For the Birds Radio Program: Hawk Ridge Weekend 1988
(Recording of a Bald Eagle)
Last weekend was Hawk Ridge Weekend, bringing bird watchers to the Northland from as far away as Hawaii. Hundreds of birders escaped from the Twin Cities area on a temporary reprieve to thrill to the haunting sight of birds of wilderness gliding on thermals through the open sky. Although the winds were wrong for a big Broad-wing flight, lots of Red-tailed and Sharp-shinned Hawks and Ospreys courteously ignored the south and east winds to show off our little nature reserve to perfection. And along with the abundant sharpies, a crowd-pleasing Kestrel, Goshawk and three Cooper’s Hawks flew into the banding station nets so lots of people could get close looks before they were released.
All the people who come here from so far away to enjoy our natural pleasures make me realize how lucky I am to live here. We have so many riches in the Northland that we sometimes take it all for granted–like Crex Meadows, that lovely avian Mecca in Northwestern Wisconsin that attracts cranes, geese, and lots of nice warblers and sparrows. It’s a favorite stopover for people coming up from Illinois and southern Wisconsin. People who drove here from west of Grand Rapids talked enthusiastically about Pileated Woodpeckers swooping across the road, and Ruffed Grouse skulking along the highway. And of course everyone noticed our hawks. Broad-wings sitting on telephone poles along the highway, watching for a snake or frog to fuel their flight to Central America. Merlins, more abundant in St. Louis County now than anyone can remember, hunting and calling along Highway 61. Kestrels sitting on the wires in Northern Wisconsin farm country. Turkey Vultures gliding on thermals and updrafts from the Boundary Waters. And of course our supreme hawk, the Bald Eagle. It’s too early for the bulk of our eagle migration, but anyone’s blood is stirred by the sight of a majestic eagle perched atop a spruce tree against a crisp Northland sky–who needs migrants when our local eagles put on such a display?
I ate dinner Saturday night with our keynote speaker, Peter Dunne, a prolific writer and supreme birder from New Jersey.

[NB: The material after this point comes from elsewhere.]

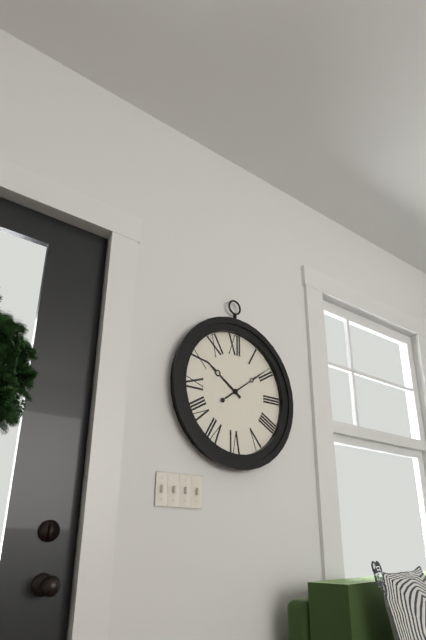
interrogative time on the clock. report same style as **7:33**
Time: **10:09**
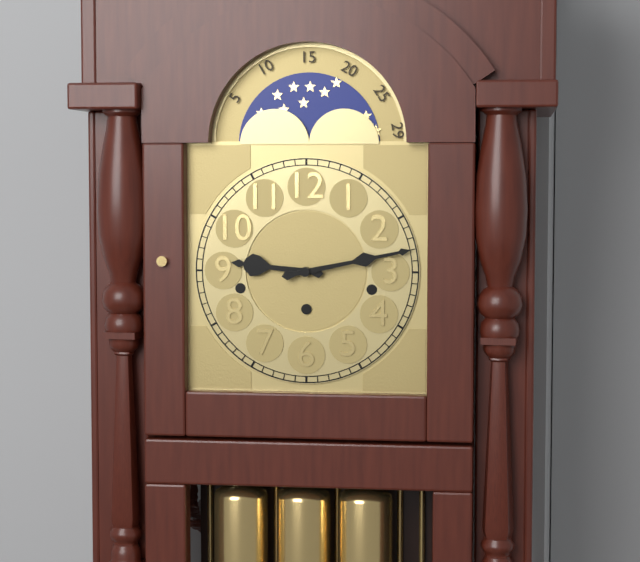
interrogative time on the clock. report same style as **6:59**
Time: **9:13**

Hearing about Cape May stirred my blood–I’ve long dreamed of spending a fall migration in that incredible bird magnet. But when he talked about the clearcutting along most of the cape, the incredible development taking place there, the garbage floating onto the shores, I knew that the Northland is where I belong. Not that we are any higher-minded here than the people and industries in New Jersey. What is happening along the East Coast is happening here just the same, but so far on a mercifully smaller scale. Luxury condominiums on a sensitive shoreline are as great an outrage in Superior as they are on Cape May. Industrial waste is as disgusting flowing into the wetlands surrounding a Ready-mix plant as into New Jersey tidal flats. And shopping malls by any name built on wetlands have long-range, insidious effects, from the decimation of duck populations to the contamination of rivers and ground water. The very air we breathe in the Northland is growing more and more contaminated as our roads grow more and more congested. Development in any area is important for its people, but selling out the very resources that make us want to live here in the first place is insanity. When we hear from other people how beautiful our own little world is, I hope it motivates us to keep it that way always.
(Recording of a Bald Eagle)
This is Laura Erickson, and this program has been “For the Birds.”